Entre Aspas

ENTRE ASPAS

Saí de cara lavada, pés descalços, mãos sem anéis. Trazia arrumado na mala as alegrias e o cheiro da casa onde nasci.

No pequeno espaço do meu quarto, cobria com tinta corações entrelaçados, inventava arco-íris em pingo de chuva e o sol se diluía em pássaro azul. Ali era o meu refúgio onde retinha voos dentro das asas. Eu já voava, mesmo engaiolada.

Ao caminhar, alguma coisa cantava em mim na voz do poeta

Meio menina, meia menina, meio mulher.

Senti-me isolada nas veredas da adolescência. Não tive com quem falar sobre as minhas dúvidas. Meus acertos não foram além da minha nata percepção das coisas. Segui o curso do meu rio, olhando-me do outro lado da ponte sem volta, ancorada nas vestes de criança. A convivência com a minha família, proporcionou-me o orgulho de ser ramo da mesma árvore.

Depois disso, exerci a sensibilidade ouvindo músicas, meu acalanto de berço. Li muito. Bons e maus textos. Convivi com toda sorte de escrita, no entanto me perdi num labirinto em busca de saídas para decifrar meu lado adjetivo. As minhas qualidades.

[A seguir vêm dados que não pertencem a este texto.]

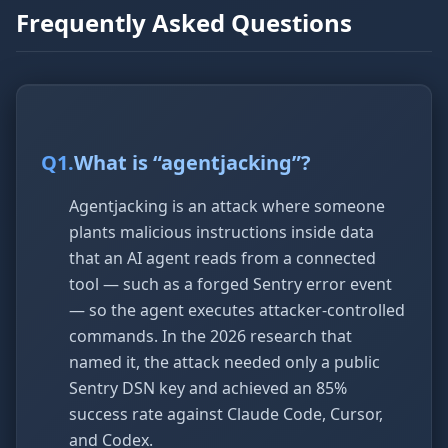
Frequently Asked Questions
Q
1
.
What is “agentjacking”?
Agentjacking is an attack where someone
plants malicious instructions inside data
that an AI agent reads from a connected
tool — such as a forged Sentry error event
— so the agent executes attacker-controlled
commands. In the 2026 research that
named it, the attack needed only a public
Sentry DSN key and achieved an 85%
success rate against Claude Code, Cursor,
and Codex.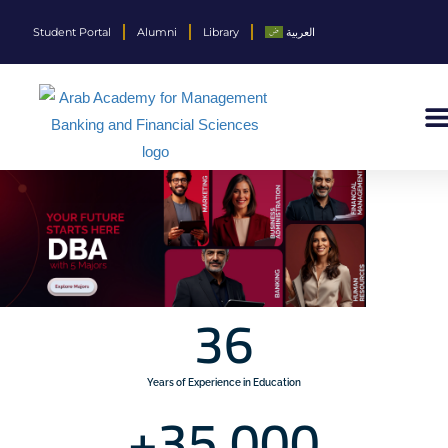
Student Portal
Alumni
Library
العربية
36
Years of Experience in Education
+
35,000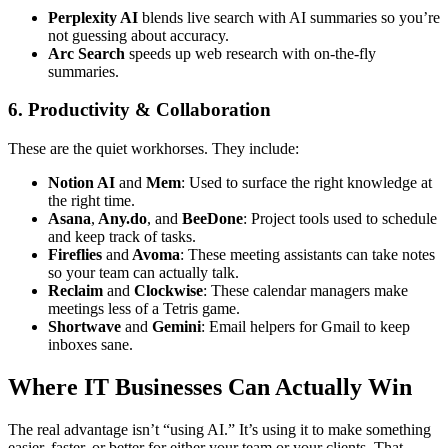
Perplexity AI
blends live search with AI summaries so you’re
not guessing about accuracy.
Arc Search
speeds up web research with on-the-fly
summaries.
6. Productivity & Collaboration
These are the quiet workhorses. They include:
Notion AI
and
Mem
: Used to surface the right knowledge at
the right time.
Asana
,
Any.do
, and
BeeDone
: Project tools used to schedule
and keep track of tasks.
Fireflies
and
Avoma
: These meeting assistants can take notes
so your team can actually talk.
Reclaim
and
Clockwise
: These calendar managers make
meetings less of a Tetris game.
Shortwave
and
Gemini
: Email helpers for Gmail to keep
inboxes sane.
Where IT Businesses Can Actually Win
The real advantage isn’t “using AI.” It’s using it to make something
easier, faster, or better for either your team or your clients. That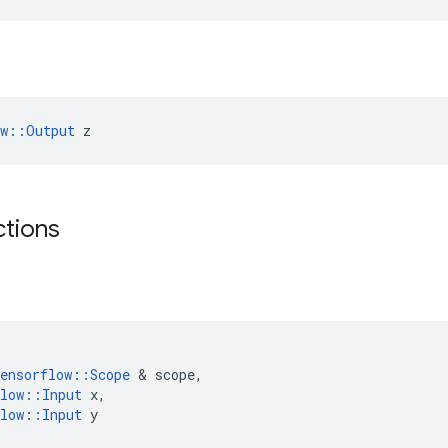
ow::Output
 z
ctions
ensorflow
::
Scope
 & 
scope
,
low
::
Input
x
,
low
::
Input
y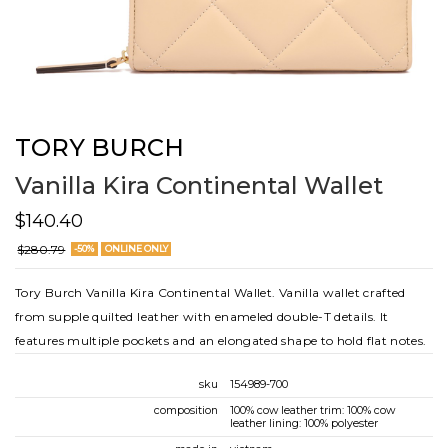
TORY BURCH
Vanilla Kira Continental Wallet
$140.40
$280.79
-50%
ONLINE ONLY
Tory Burch Vanilla Kira Continental Wallet. Vanilla wallet crafted
from supple quilted leather with enameled double-T details. It
features multiple pockets and an elongated shape to hold flat notes.
sku
154989-700
composition
100% cow leather trim: 100% cow
leather lining: 100% polyester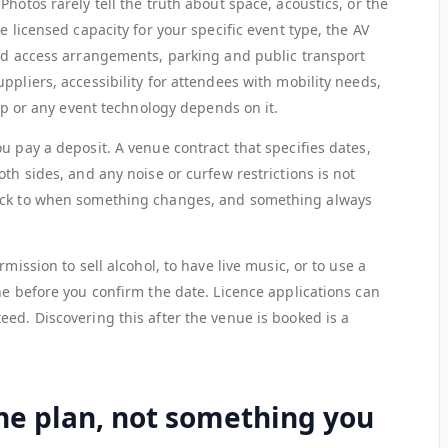
hotos rarely tell the truth about space, acoustics, or the
e licensed capacity for your specific event type, the AV
and access arrangements, parking and public transport
ppliers, accessibility for attendees with mobility needs,
app or any event technology depends on it.
u pay a deposit. A venue contract that specifies dates,
th sides, and any noise or curfew restrictions is not
back to when something changes, and something always
mission to sell alcohol, to have live music, or to use a
ne before you confirm the date. Licence applications can
ed. Discovering this after the venue is booked is a
 the plan, not something you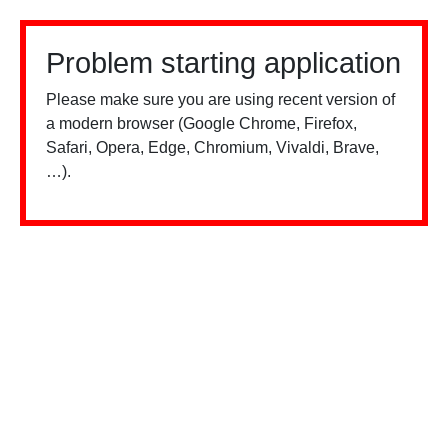
Problem starting application
Please make sure you are using recent version of
a modern browser (Google Chrome, Firefox,
Safari, Opera, Edge, Chromium, Vivaldi, Brave,
…).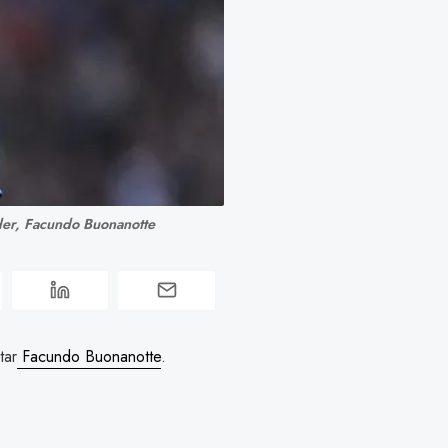
der, Facundo Buonanotte
tar
Facundo Buonanotte
.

Encharquei-me de informações no desejo de escrever uma história para ser contada num fim de tarde, olhando o mar. Sem bússola nem relógio para estabelecer limite. Onde eu pudesse falar de começos, descompassos e acertos. Aconteceres e buscas parecidas com as minhas. Sem diálogos de palavras mornas nem angústia de mulheres enclausuradas em sala de jantar, onde esperavam as coisas acontecerem e obedeciam ao destino pressuposto.

Só desabafos e confidências. Palavras gostosas de ouvir, escorrendo pela boca. Nenhum ruído além do quebrar das ondas na areia.Talvez falássemos de poetas, embora eu nunca tenha feito um poema. Pouco entendo de redondilhas, tercetos, decassílabos. Sei apenas que haicai é uma alternativa de versos com cinco e sete sílabas. Versos livres, por ironia, são herméticos. Metáforas se perdem no meu raciocínio.

Para mim, poema tem que falar de amor. Endeusar estrelas. Ter cheiro de bogari. Linguagem cristalina de Neruda:

Era a sede e a fome – e tu foste a fruta

Era dor e a ruína – e tu foste o milagre

Precisa da voz mansa de Mercedes Sosa, cantando as mazelas do Chile. O sofrimento dos oprimidos. Escutei e me encheu os olhos de água. O choro lamento que desmorona o corpo. Esfacela. Não se apaga com um lavar de rosto.

Prefiro os olhos garoa. A leveza de Janice Japiassu:

Não tranque o sol do amor – que ele explode

Nem o corpo numa armadilha – ele morre.

Poderíamos falar de coisas banais que me indicassem o Leste onde as coisas começam. Daí então daria início à história que tanto desejo contar.

No momento sinto-me um saco cheio de pedras. Não consigo fixar o pensamento num texto consistente, com princípio, meio e fim. Entre uma decisão e outra, perco o suporte. A memória pesa e não perdoa. As imagens me atormentam enquanto sustento o vazio repleto de nadas.

Preciso abrir gavetas, revolver papéis, encontrar motivos. Descobrir o meu caminho até onde eu posso encontrar.

Quem sabe, assim comece a escrever o meu livro.